“The one constant throughout the years has been baseball,”- Terrance Mann
For 628 days, there was something off. The one thing within a baseball organization that was supposed to be constant wasn’t.
That thing is the mascot, and for the Philadelphia Phillies, that one thing should have never changed.
The Phillie Phanatic has been a staple at Phillies games since 1978. While he’s undergone several minor changes, he’s largely stayed the same conical-shaped snout goofball that he’s always been. His creators, Harrison/Erickson Inc., originally owned the copyright after Bill Giles refused to buy it from them.

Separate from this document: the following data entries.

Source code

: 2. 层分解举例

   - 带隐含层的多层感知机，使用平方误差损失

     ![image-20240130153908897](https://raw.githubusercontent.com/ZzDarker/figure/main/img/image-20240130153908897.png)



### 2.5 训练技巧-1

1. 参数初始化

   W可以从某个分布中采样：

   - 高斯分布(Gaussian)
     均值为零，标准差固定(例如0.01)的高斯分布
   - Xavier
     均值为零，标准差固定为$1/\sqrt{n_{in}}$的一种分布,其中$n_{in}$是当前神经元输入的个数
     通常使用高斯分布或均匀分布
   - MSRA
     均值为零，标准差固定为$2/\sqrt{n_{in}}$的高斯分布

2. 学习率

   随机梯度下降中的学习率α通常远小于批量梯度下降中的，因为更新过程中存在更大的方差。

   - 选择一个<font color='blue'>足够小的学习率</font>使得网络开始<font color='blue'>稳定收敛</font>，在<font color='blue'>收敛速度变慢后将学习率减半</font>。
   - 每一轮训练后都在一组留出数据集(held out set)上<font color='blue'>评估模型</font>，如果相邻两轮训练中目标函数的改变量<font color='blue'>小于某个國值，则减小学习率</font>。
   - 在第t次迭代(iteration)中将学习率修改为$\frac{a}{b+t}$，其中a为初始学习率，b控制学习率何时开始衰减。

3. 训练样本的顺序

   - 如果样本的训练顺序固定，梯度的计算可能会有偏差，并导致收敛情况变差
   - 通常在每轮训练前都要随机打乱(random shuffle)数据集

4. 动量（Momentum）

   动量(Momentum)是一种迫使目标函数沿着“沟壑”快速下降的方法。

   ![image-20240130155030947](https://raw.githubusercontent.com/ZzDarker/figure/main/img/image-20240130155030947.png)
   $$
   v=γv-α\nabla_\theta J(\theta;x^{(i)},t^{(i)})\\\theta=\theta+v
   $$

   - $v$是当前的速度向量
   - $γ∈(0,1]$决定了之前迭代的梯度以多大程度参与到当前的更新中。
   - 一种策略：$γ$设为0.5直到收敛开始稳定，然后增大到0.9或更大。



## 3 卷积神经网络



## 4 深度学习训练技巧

However in 1984, that changed, the Phillies payed $250,000 for the mascot’s copyright. Then the Phanatic lived peacefully…
That is until February 26th 2020, when, fearing they could lose their beloved mascot, the Phillies changed the Phanatic to avoid copyright law coming from the mascot’s creators Harrison/Erickson Inc.
After 35 years, a section of the Copyright Act allows for the creators of the original work to renegotiate their terms or terminate the agreement.
For two years, the Phanatic had scales, star-shaped eyes, a non-conical shaped nose, no classic red stirrups, and some weird shoes. It just wasn’t the Phanatic anymore. By the way has anyone seen Phoebe Phanatic at all? No?
The Phillies argued they were responsible for the mascot’s success, as the employed Dave Raymond, who was the person inside the costume until 1993. Harrison/Erickson argued that the derivative Phanatic was an affront to them and that the Phillies never payed them fairly.
Now, after a grueling two years for Phillies fans, the lawsuit has come to an end.
A settlement between the two allows the Phillies to use either the old Phanatic or the new derivative work, however it is fully expected that the Phillies will return back to the old Phanatic.
The Phillies also payed the creators an undisclosed amount of money, worth it if you ask any Phillies fan.
Goodbye star-shaped Phanatic, and welcome back old phriend.